◆ **Assignment**:
Whenever a line below mentions the word "Right", that line should be copied.

(Bounding boxes with keypoints)
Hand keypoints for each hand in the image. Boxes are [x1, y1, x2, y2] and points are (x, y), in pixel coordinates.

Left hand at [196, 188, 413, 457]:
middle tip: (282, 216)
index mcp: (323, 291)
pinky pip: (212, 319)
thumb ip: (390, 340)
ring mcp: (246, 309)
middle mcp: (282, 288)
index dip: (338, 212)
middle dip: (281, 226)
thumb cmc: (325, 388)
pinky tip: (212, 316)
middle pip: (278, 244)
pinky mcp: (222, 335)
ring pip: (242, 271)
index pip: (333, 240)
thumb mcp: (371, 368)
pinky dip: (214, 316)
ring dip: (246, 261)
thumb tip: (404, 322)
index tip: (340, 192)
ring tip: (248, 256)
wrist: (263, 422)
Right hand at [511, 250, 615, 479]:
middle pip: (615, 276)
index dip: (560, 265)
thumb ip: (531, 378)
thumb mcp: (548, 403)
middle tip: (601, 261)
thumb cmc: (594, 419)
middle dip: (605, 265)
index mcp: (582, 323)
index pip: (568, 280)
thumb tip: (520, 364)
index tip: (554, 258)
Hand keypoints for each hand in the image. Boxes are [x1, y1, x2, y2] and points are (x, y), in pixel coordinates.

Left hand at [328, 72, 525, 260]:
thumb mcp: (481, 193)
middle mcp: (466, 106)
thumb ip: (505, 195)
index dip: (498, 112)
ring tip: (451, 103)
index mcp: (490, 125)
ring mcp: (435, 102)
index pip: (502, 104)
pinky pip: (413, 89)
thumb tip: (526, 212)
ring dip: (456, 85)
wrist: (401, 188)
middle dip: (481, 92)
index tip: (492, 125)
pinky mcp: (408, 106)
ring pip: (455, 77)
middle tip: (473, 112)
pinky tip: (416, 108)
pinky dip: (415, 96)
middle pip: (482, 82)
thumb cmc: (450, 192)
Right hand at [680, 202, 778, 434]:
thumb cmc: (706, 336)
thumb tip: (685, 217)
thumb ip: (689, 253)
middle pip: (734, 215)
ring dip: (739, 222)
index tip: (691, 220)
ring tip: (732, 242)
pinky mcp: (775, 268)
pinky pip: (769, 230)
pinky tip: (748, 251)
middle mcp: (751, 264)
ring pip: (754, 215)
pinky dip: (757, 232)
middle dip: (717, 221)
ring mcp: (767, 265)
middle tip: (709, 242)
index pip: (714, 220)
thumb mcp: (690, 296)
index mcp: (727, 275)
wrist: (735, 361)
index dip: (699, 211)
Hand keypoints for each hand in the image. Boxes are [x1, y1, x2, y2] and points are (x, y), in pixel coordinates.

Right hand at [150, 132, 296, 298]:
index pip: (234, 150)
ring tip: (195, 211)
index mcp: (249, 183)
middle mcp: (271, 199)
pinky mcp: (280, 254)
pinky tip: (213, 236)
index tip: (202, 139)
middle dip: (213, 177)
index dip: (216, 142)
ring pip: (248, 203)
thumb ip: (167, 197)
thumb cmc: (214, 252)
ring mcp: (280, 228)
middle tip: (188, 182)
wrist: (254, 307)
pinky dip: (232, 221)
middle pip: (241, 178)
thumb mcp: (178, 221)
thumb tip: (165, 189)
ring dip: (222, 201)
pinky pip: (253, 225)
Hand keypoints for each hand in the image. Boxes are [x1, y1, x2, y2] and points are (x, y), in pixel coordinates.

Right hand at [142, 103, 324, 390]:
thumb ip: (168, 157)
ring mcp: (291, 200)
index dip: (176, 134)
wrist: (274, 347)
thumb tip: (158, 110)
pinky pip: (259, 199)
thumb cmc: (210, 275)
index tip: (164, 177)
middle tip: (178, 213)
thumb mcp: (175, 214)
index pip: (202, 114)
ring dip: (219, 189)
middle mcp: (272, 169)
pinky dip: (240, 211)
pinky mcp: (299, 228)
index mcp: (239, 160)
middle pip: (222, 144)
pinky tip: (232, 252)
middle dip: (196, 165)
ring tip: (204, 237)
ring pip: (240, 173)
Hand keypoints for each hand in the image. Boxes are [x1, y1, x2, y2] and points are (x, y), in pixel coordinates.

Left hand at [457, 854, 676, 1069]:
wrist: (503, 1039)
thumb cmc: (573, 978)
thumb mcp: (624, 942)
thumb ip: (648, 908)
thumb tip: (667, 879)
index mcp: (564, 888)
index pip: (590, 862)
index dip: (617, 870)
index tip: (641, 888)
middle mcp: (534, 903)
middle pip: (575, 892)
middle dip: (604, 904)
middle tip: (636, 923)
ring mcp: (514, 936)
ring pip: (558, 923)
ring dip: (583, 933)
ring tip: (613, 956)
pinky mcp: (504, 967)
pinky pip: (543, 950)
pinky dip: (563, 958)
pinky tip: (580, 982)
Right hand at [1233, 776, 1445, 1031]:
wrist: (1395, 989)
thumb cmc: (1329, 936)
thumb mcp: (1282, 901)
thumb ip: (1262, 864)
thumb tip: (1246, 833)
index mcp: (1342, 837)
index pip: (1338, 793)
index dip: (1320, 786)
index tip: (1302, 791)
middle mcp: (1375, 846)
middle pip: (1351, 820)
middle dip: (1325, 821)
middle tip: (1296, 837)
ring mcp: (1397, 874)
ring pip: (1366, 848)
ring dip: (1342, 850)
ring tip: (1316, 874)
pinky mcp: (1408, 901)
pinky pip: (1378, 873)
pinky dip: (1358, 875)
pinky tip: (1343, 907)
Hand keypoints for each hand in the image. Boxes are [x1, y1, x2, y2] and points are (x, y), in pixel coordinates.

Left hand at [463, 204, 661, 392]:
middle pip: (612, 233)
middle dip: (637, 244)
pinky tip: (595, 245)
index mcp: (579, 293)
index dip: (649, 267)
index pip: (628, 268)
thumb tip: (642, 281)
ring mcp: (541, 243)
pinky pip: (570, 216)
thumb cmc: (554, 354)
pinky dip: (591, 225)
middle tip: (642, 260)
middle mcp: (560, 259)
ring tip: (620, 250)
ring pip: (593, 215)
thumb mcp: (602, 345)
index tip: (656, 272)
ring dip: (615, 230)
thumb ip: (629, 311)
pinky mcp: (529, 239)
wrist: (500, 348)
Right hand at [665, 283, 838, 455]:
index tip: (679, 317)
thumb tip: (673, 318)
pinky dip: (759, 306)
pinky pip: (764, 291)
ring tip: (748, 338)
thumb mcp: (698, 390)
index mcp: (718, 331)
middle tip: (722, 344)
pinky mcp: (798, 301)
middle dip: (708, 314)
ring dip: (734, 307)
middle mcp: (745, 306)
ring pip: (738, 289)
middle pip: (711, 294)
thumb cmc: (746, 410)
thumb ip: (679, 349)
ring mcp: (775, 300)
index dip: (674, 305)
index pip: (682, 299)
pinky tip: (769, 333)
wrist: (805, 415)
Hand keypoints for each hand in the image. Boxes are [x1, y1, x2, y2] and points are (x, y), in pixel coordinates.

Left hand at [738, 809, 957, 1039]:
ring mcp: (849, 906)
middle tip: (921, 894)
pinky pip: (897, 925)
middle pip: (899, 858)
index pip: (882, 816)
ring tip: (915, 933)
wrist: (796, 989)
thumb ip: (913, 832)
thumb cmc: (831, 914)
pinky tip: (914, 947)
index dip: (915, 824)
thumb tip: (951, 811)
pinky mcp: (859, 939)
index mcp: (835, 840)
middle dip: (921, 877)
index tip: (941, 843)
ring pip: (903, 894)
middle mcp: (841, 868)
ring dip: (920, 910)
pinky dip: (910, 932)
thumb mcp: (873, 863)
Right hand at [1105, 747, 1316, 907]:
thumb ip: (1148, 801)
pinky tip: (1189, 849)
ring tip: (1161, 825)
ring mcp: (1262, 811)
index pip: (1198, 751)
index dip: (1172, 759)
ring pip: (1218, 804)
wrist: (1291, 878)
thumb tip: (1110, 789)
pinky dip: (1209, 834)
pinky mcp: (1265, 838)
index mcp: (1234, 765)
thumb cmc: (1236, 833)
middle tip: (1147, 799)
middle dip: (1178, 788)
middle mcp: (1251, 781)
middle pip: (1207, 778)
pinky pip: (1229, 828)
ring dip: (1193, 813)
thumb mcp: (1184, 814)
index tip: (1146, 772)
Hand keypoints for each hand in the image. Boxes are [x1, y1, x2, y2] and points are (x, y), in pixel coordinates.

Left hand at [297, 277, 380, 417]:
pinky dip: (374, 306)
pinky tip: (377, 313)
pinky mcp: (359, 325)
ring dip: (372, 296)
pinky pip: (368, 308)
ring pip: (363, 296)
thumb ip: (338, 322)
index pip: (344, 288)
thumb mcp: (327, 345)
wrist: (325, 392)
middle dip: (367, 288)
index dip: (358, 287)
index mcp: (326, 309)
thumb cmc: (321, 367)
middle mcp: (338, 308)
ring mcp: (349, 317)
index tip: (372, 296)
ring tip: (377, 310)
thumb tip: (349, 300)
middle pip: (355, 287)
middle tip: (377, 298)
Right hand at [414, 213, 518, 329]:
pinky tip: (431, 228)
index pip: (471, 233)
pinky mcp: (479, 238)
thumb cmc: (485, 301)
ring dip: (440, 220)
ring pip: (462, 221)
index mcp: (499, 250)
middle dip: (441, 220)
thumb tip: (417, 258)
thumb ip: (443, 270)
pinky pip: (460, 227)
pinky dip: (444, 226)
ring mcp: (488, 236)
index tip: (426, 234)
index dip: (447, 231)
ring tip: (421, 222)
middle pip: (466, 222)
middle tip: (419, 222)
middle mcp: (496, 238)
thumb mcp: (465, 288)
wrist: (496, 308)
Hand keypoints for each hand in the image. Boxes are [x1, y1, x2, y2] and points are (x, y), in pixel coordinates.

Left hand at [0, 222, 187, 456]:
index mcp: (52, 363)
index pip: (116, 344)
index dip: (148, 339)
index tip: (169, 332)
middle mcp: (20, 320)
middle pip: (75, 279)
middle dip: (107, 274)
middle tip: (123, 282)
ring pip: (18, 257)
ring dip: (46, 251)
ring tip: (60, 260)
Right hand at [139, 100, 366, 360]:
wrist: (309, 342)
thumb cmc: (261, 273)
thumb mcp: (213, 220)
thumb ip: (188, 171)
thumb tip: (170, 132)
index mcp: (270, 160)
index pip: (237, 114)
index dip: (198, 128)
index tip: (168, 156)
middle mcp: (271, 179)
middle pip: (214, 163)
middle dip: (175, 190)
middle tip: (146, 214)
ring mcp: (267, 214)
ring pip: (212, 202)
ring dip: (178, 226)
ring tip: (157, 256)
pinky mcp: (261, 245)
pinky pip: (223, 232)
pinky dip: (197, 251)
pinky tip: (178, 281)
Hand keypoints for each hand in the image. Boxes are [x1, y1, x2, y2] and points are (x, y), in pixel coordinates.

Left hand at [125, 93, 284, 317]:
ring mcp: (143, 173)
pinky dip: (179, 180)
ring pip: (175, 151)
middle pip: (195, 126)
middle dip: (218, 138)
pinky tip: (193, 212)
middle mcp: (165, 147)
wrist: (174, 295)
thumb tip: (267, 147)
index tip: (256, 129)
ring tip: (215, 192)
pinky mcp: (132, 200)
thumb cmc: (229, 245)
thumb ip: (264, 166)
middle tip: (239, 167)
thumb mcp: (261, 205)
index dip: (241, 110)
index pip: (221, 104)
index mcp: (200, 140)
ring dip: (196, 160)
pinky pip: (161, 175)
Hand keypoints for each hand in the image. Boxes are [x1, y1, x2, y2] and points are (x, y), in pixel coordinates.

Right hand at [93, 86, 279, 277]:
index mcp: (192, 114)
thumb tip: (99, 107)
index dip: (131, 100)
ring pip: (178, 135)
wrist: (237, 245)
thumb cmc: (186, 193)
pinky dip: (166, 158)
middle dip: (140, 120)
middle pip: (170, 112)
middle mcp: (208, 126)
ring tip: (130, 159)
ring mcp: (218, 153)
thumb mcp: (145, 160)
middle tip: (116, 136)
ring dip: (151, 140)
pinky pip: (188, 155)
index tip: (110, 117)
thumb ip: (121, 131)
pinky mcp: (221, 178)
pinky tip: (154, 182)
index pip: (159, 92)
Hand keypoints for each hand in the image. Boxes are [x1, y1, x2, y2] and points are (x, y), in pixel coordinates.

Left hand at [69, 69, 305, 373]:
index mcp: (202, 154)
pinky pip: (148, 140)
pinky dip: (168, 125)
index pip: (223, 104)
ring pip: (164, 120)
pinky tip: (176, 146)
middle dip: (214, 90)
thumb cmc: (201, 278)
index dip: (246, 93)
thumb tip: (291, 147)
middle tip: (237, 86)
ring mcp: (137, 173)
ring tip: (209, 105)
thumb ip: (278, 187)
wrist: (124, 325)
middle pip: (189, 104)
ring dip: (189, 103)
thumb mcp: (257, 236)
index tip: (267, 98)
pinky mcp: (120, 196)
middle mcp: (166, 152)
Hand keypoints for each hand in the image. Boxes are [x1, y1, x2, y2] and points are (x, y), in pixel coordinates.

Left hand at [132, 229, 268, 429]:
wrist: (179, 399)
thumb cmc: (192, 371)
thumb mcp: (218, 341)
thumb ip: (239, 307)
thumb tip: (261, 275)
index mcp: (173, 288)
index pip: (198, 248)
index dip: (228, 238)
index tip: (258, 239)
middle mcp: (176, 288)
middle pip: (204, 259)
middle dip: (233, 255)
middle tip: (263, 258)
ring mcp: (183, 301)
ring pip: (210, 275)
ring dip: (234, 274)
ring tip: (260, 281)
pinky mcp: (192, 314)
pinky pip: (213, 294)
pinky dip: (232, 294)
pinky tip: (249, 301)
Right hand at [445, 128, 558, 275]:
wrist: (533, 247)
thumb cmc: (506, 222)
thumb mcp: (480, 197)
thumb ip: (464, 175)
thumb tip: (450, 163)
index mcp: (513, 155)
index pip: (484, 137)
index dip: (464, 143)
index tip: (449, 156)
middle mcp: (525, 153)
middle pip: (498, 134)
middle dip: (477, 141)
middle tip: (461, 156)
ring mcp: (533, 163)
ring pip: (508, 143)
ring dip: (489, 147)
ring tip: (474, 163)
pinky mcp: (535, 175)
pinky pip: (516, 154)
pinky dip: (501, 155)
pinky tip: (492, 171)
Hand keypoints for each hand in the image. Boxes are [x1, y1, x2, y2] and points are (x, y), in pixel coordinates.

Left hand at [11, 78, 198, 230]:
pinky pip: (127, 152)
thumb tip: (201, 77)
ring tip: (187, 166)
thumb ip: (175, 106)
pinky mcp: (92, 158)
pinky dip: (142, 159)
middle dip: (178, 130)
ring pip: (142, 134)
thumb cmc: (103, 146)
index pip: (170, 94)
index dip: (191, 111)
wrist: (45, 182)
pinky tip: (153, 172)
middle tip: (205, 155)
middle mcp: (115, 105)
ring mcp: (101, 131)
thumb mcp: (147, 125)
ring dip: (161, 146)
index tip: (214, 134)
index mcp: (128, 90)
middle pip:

◆ **Result**:
Right hand at [511, 250, 615, 479]:
Right hand at [680, 202, 778, 434]:
Right hand at [150, 132, 296, 298]:
Right hand at [142, 103, 324, 390]:
Right hand at [1233, 776, 1445, 1031]:
Right hand at [665, 283, 838, 455]:
Right hand at [1105, 747, 1316, 907]:
Right hand at [414, 213, 518, 329]:
Right hand at [139, 100, 366, 360]:
Right hand at [93, 86, 279, 277]:
Right hand at [445, 128, 558, 275]:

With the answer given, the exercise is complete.